START EXERCISE DATA

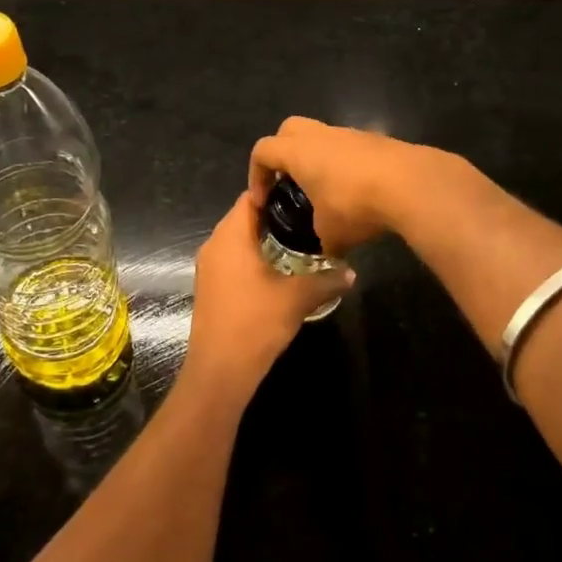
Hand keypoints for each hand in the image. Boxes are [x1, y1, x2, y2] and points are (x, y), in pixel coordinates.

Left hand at [182, 194, 353, 402]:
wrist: (220, 369)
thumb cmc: (256, 322)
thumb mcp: (298, 298)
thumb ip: (326, 280)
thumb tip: (351, 272)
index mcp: (230, 236)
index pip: (251, 197)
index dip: (277, 192)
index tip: (304, 196)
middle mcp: (214, 245)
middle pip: (244, 217)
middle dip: (275, 217)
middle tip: (309, 219)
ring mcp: (209, 267)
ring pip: (238, 241)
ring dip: (265, 240)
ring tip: (300, 243)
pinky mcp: (211, 287)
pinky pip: (233, 260)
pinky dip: (254, 259)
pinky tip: (280, 271)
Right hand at [247, 117, 426, 253]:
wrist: (411, 184)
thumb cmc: (356, 205)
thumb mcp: (331, 234)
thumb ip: (322, 240)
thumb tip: (328, 250)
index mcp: (299, 152)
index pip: (263, 151)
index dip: (256, 174)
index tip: (263, 200)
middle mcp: (322, 136)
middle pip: (289, 129)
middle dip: (283, 153)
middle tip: (288, 183)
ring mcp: (352, 134)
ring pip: (324, 137)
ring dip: (318, 159)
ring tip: (326, 192)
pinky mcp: (378, 141)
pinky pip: (351, 148)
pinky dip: (346, 165)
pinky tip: (358, 193)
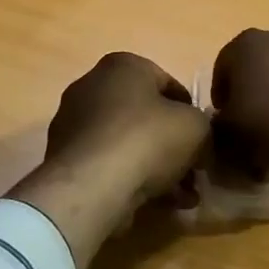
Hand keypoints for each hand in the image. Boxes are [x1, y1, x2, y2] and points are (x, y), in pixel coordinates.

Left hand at [12, 53, 210, 268]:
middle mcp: (92, 86)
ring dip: (158, 169)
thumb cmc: (148, 139)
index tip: (204, 140)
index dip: (192, 113)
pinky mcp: (64, 157)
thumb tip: (198, 139)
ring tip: (182, 198)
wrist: (92, 185)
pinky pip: (108, 164)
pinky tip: (157, 203)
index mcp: (122, 65)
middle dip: (173, 146)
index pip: (169, 84)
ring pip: (128, 144)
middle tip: (194, 172)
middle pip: (146, 116)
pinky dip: (132, 179)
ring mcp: (73, 123)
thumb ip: (203, 126)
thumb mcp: (197, 127)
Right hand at [211, 27, 268, 186]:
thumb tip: (224, 121)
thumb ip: (220, 122)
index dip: (221, 92)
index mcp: (247, 43)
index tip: (223, 115)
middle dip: (251, 86)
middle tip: (249, 116)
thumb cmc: (266, 123)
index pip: (224, 65)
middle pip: (257, 63)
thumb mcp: (229, 130)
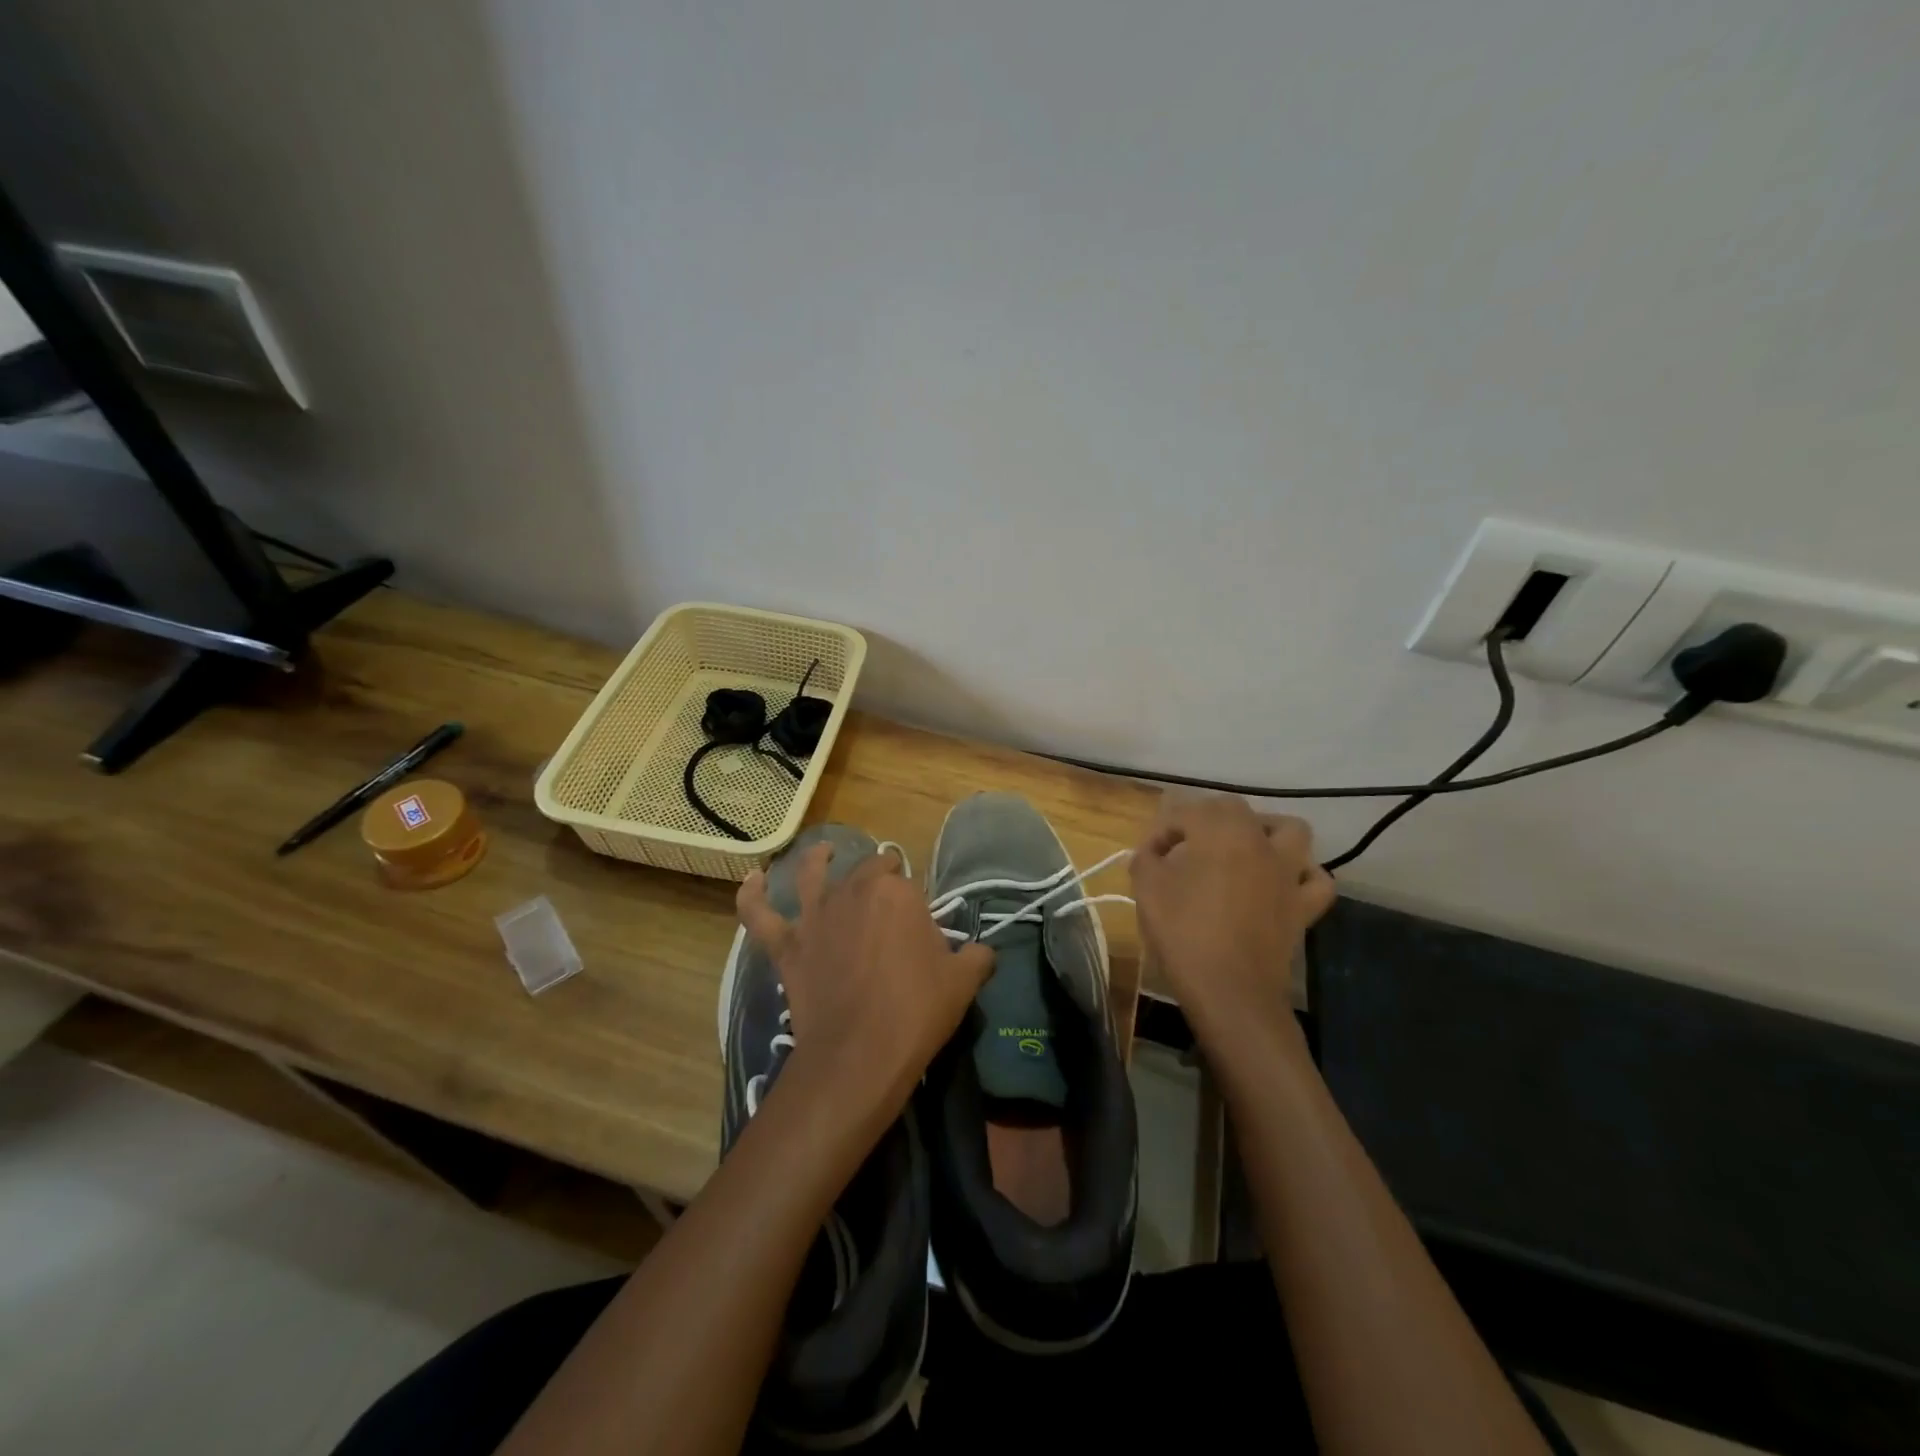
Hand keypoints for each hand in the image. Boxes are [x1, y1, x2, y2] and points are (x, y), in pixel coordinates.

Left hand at [736, 844, 992, 1123]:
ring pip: (812, 875)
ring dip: (818, 860)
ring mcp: (815, 916)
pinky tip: (753, 878)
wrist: (860, 1054)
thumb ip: (977, 956)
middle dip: (881, 879)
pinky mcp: (787, 946)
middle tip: (891, 904)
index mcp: (897, 893)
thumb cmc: (917, 1011)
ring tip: (824, 851)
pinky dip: (751, 894)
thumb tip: (983, 951)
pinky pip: (760, 914)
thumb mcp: (963, 981)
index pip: (908, 884)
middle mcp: (853, 892)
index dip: (916, 903)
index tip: (922, 929)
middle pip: (867, 874)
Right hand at [1130, 796, 1334, 1046]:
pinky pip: (1314, 879)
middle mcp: (1258, 842)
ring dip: (1265, 831)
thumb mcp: (1147, 890)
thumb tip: (1152, 853)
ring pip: (1288, 830)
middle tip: (1184, 846)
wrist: (1230, 991)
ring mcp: (1287, 873)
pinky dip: (1302, 874)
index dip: (1162, 830)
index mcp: (1219, 832)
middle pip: (1234, 809)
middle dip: (1205, 819)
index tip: (1147, 855)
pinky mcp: (1303, 905)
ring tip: (1242, 849)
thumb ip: (1146, 859)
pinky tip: (1281, 883)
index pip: (1186, 812)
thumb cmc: (1184, 934)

END EXERCISE DATA

# [TASK DETAILS]
Leave out the pictures and give the rest of the records again exactly.

# [SOLUTION BELOW]
Hand keypoints for each hand in the image. Boxes are [x1, y1, x2, y2] and points are (x, y), in pixel coordinates.

Left hand at [182, 194, 353, 402]:
wrist: (220, 369)
thumb cmc: (256, 322)
thumb mcp: (298, 298)
thumb ip: (326, 280)
thumb tip: (351, 272)
index mcp: (230, 236)
index pip: (251, 197)
index dip: (277, 192)
index tip: (304, 196)
middle mcp: (214, 245)
middle pip: (244, 217)
middle dip: (275, 217)
middle tip: (309, 219)
ring mcp: (209, 267)
ring pip: (238, 241)
ring dip: (265, 240)
ring tip: (300, 243)
pinky mcp: (211, 287)
pinky pip: (233, 260)
pinky dip: (254, 259)
pinky tip: (280, 271)
Right hand at [247, 117, 426, 253]:
wrist: (411, 184)
thumb cmc: (356, 205)
thumb mcp: (331, 234)
thumb ip: (322, 240)
thumb tip: (328, 250)
index mcp: (299, 152)
index pip: (263, 151)
index dip: (256, 174)
index tip: (263, 200)
middle mcp: (322, 136)
middle pip: (289, 129)
middle dip: (283, 153)
middle tip: (288, 183)
ring mcp: (352, 134)
ring pip: (324, 137)
ring dip: (318, 159)
ring tip: (326, 192)
pinky mcp: (378, 141)
pinky pip: (351, 148)
pinky dip: (346, 165)
pinky tip: (358, 193)
Hand keypoints for each hand in the image. Boxes are [x1, y1, x2, y2] and points are (x, y), in pixel coordinates.

Left hand at [12, 53, 210, 268]:
middle mcp: (92, 86)
ring dip: (158, 169)
thumb cmc: (148, 139)
index tip: (204, 140)
index dip: (192, 113)
pinky mcp: (64, 157)
thumb tip: (198, 139)
ring tip: (182, 198)
wrist: (92, 185)
pinky pip: (108, 164)
pinky tip: (157, 203)
index mcp: (122, 65)
middle dip: (173, 146)
index pip: (169, 84)
ring pip: (128, 144)
middle tip: (194, 172)
middle pip: (146, 116)
pinky dip: (132, 179)
ring mcp: (73, 123)
thumb ip: (203, 126)
thumb mcp: (197, 127)
Right hand at [211, 27, 268, 186]:
thumb tip: (224, 121)
thumb ip: (220, 122)
index dip: (221, 92)
index mcp: (247, 43)
index tip: (223, 115)
middle dip: (251, 86)
middle tip: (249, 116)
thumb cmc: (266, 123)
index pip: (224, 65)
middle pip: (257, 63)
thumb mcp: (229, 130)
Hand keypoints for each hand in the image. Boxes are [x1, y1, x2, y2] and points are (x, y), in pixel coordinates.

Left hand at [736, 844, 992, 1123]:
ring pip: (812, 875)
ring dip: (818, 860)
ring mcp: (815, 916)
pinky tip: (753, 878)
wrist: (860, 1054)
thumb ip: (977, 956)
middle dip: (881, 879)
pinky mcp: (787, 946)
middle tip: (891, 904)
index mcp: (897, 893)
thumb cmc: (917, 1011)
ring tip: (824, 851)
pinky dip: (751, 894)
thumb tip: (983, 951)
pinky pip: (760, 914)
thumb mcp: (963, 981)
index pip: (908, 884)
middle mcp: (853, 892)
index dip: (916, 903)
index tip: (922, 929)
middle pip: (867, 874)
Right hand at [1130, 796, 1334, 1046]:
pinky pip: (1314, 879)
middle mcp: (1258, 842)
ring dip: (1265, 831)
thumb mcp: (1147, 890)
thumb tip: (1152, 853)
ring pip: (1288, 830)
middle tip: (1184, 846)
wrist: (1230, 991)
ring mcp: (1287, 873)
pinky dip: (1302, 874)
index dip: (1162, 830)
index mcp: (1219, 832)
middle pip: (1234, 809)
middle dip: (1205, 819)
index tip: (1147, 855)
pinky mcp: (1303, 905)
ring tip: (1242, 849)
thumb ip: (1146, 859)
pinky tip: (1281, 883)
index pip: (1186, 812)
thumb cmc: (1184, 934)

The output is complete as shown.